(Records from a data source)

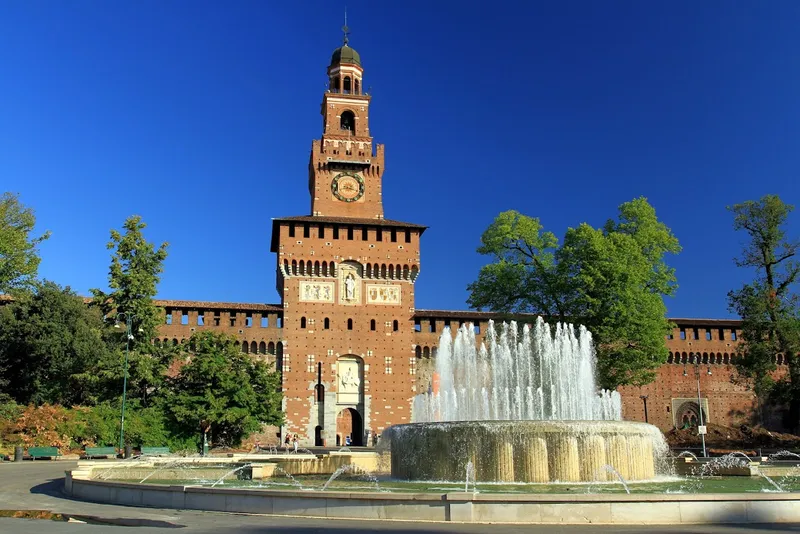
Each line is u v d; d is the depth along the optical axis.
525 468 27.98
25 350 65.94
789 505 19.73
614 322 59.72
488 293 66.44
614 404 60.06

• _INSTRUCTIONS TO FOLLOW_: From the first line to the last, retype the data above exactly, but not its images.

• _RESPONSE BOX_:
Each line is u v d; d is the depth along the optical axis.
525 468 27.98
25 350 65.94
789 505 19.73
614 322 59.72
488 293 66.44
614 404 60.06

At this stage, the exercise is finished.